If the mainstream film industry still feels rigid and reactive, Best Yet Entertainment is fluid, responsive, and quietly radical. When the pandemic upended traditional production schedules, Mortimer went the other way. “During the pandemic, when everything felt uncertain, we doubled down and launched new projects instead of pulling back,” he explains. “One of the boldest choices was greenlighting This Is Paradise without knowing how we’d release it. It paid off.”

Best Yet has become known for moving fast without sacrificing depth. But there’s also a rigor to Mortimer’s creative process – a willingness to step aside when the story calls for someone else to take the lead.

“If a story doesn’t live in my body or beyond the scope of my experience, I’ll step back and ask, ‘Am I the best vessel for this?’” he says. “Sometimes support means championing another creator or helping shape the infrastructure so their voice is heard.”

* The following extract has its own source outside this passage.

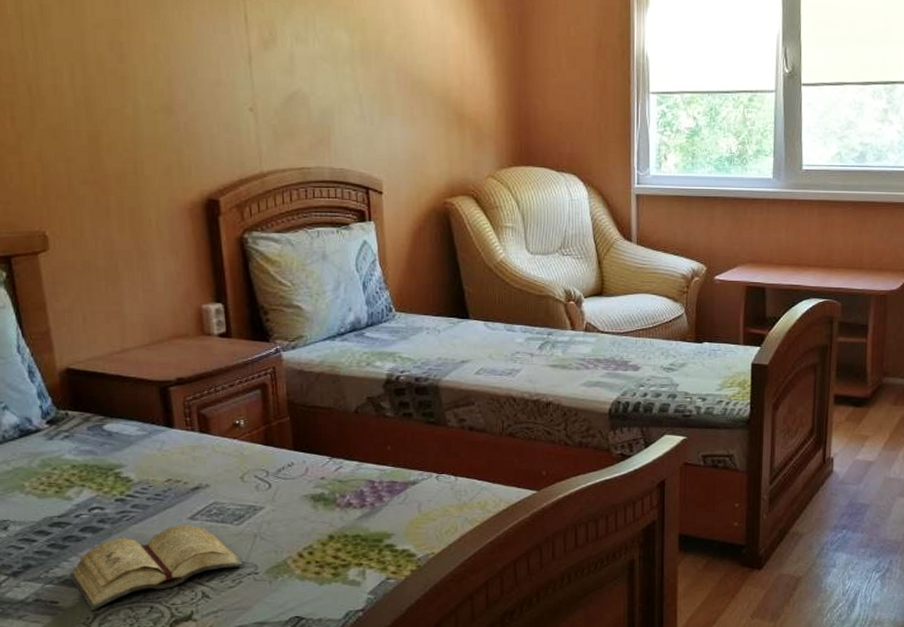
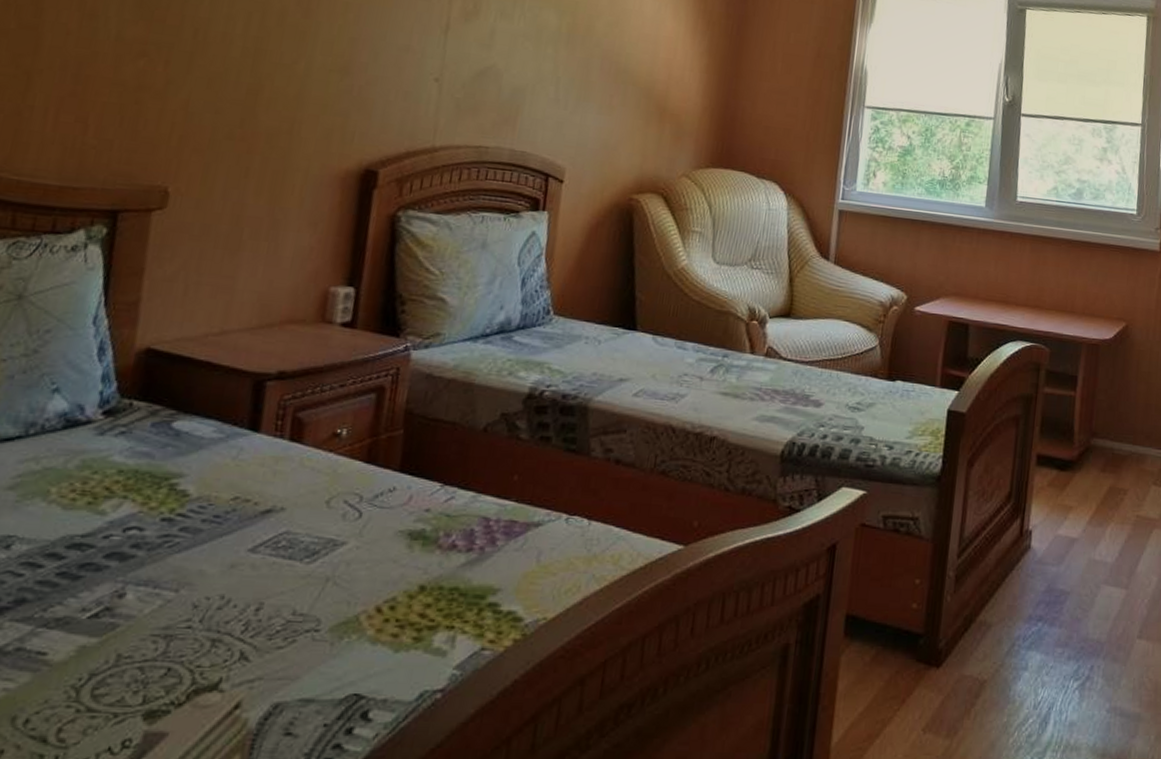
diary: present [69,524,243,612] -> none [72,558,304,670]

That mindset helped shape the company’s latest venture: a Caribbean-focused distribution arm aimed at expanding access and visibility in historically underserved markets. “We’re releasing films theatrically and digitally in places like the Bahamas, Haiti, and the Dominican Republic, markets that are too often overlooked,” Mortimer shares. “It’s not just about reach, it’s about access.”

Kareem Mortimer
Image Source: Kareem Mortimer

The seeds for this were planted when Mortimer ran an independent cinema in the Caribbean. He remembers the hunger for stories that spoke to local realities, and the frustrating barriers to getting them. “That experience drives what we’re building now,” he says. “We want audiences across the region to see themselves on screen and be part of the global film conversation.”

That global conversation begins in rooms that don’t always feel inclusive, which is why Mortimer’s commitment to mentorship isn’t just symbolic – it’s operational. “We’ve worked with emerging writers, women filmmakers, and Caribbean directors who just needed someone to say, ‘Yes, your voice matters,’” he says. “Watching them grow, getting that first film made or that first deal, that’s really meaningful work.”

Still, there are some stories so personal they refuse to let go. For Mortimer, that’s Lost in Time. “It’s about a father searching for his children across fractured moments in time,” he says. “It explores themes of fate, memory, and the lengths we go to for the people we love. The idea came to me in a dream, and it’s stayed with me ever since.”

Not all projects arrive as dreams. Some, like his documentary I Am Not A Dummy, arrive as heartbreak.

“I’d say I Am Not A Dummy, the documentary about my friend Michael Wells, changed me in ways I didn’t expect,” he says. “Michael wasn’t just a subject. He was my friend. Beautiful, brave, and full of humor... His story cracked something open in me. I didn’t walk away the same. I walked away more human.”

That deep humanity informs Best Yet’s creative vision, and also its appetite for experimentation. Mortimer is already eyeing feature animation as the company’s next leap. “There’s freedom in the form that lets you tell hard truths with beauty and abstraction,” he says. “We’ve also talked about immersive or site-specific storytelling. We’re not there yet but it’s coming.”

It’s that phrase – we’re not there yet but it’s coming – that seems to sum up his entire creative outlook. Persistent. Experimental. Grounded in purpose. Whether developing a genre-bending thriller or forging new pipelines for Caribbean cinema, Kareem Mortimer and Best Yet Entertainment, which Mortimer runs with production partners Trevite Willis and Julia Chatwin, and a small support staff, are quietly building a cinematic future that’s less about fitting in – and more about breaking through.